Son dönemlerde üretim ve tedarik zincirinde yaşanan problemler, dövizdeki dalgalanmalar ve küresel krizin yansımaları sonucu oluşan enflasyon, bir dünya sorunu haline geldiğini belirten Yalçın, “Bu durum fiyat artışlarına, kamu görevlilerinin maaşlarında kayıp oluşmasına neden olmuştur. Enflasyon rakamlarının büyüklüğü; alım gücünün küçüldüğünün ve sabit gelirlilerin ekonomik kayıplar yaşadığının göstergesidir. Son 6 aylık süreçte yaşanan beklenmedik fiyat artışları, kamu görevlilerinin maaş/ücretinde azımsanmayacak oranda kayıp oluşmasına neden olmuştur. Özellikle kira, emtia, enerji gibi zorunlu harcama kalemlerindeki beklenmedik artışlar emekçinin cüzdanını yakmakta; başta kamu görevlilerimiz ve sabit gelirliler yaşanan artışları derinden hissetmektedirler.” dedi.

“Enflasyon, maaş ve ücretleri eritmiş, alım gücünü ciddi oranda düşürmüştür”

Açıklamanın devamında alınan maaşların enflasyon karşısında eridiğini söyleyen Yalçın, şunları söyledi:

“Özetle enflasyon, sadece rakam olmaktan çıkmış, maaş ve ücretleri eritmiş, alım gücünü ciddi oranda düşürmüş ve gelir dağılımındaki adaletsizliği maalesef büyütmüştür. Diğer taraftan, küresel ve bölgesel krizlere rağmen kayıpları telafi etmeye ve alım gücünü yükseltmeye yönelik devletimiz tarafından atılan kararlı adımlar; ‘enflasyonun tek haneye düşeceği’ inancımızın korunmasını sağlamaktadır. Nitekim, temmuz ayı itibariyle Sayın Cumhurbaşkanımız tarafından asgari ücrete yapılan yüzde 30 ara zam açıklaması; yaşanan fiyat artışlarının görüldüğünün ve devlet-millet iradesiyle ‘yükselen enflasyon-düşen alım gücü’ sarmalının son bulması için verilen mücadelenin göstergesidir.”

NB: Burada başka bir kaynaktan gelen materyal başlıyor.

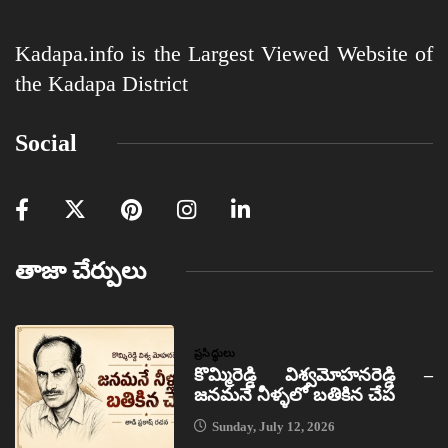
Kadapa.info is the Largest Viewed Website of
the Kadapa District
Social
తాజా చేర్పులు
ప్రసిద్ధులు
కొమ్మిరెడ్డి విశ్వమోహనరెడ్డి –
జనమనే నీళ్ళలో బతికిన చేప
Sunday, July 12, 2026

Son olarak Yalçın, “Asgari ücret artışına bağlı olarak gelir vergi muafiyet tutarlarındaki artış önemli olmakla birlikte, gelir vergisi matrahlarının da en az bu oranda arttırılması hem maaş/ücret artışının belli oranda geri alınmasını engelleyecek hem de yaşanan kayıpları bir nebze telafi edecektir. Gelir vergi matrahında düzenleme yapılmasına ilave olarak, önümüzdeki 6 aylık süreçte enflasyon ve döviz kuru beklentileri/tahminleri/gerçekleri göz önünde bulundurularak aynı kayıpların yaşanmaması için yüzde 41,69 artışa ilave olarak seyyanen zam yapılmalı ve açılan makas daraltılmalıdır. Memur-Sen olarak; en iyi zammın fiyat istikrarı olduğunu, enflasyon korkusunun fiyat istikrarı ile son bulacağını, enflasyon farkının ise geçmiş kayıpları telafi etmediği gerçeğini bir kez daha hatırlatıyoruz. Başta kamu görevlilerimiz olmak üzere çalışanlarıyla büyüyen ‘Büyük ve Güçlü Türkiye’ ile uyumlu olarak kayıpların tazmini için ‘Seyyanen zam’ yapılmalı, ‘vergi matrahları’ yükseltilmeli, ikinci 6 aylık dönemde enflasyonun zam oranını aştığı durumda ‘Eşel mobil’ uygulanmalıdır.” ifadelerinde bulundu. (İLKHA)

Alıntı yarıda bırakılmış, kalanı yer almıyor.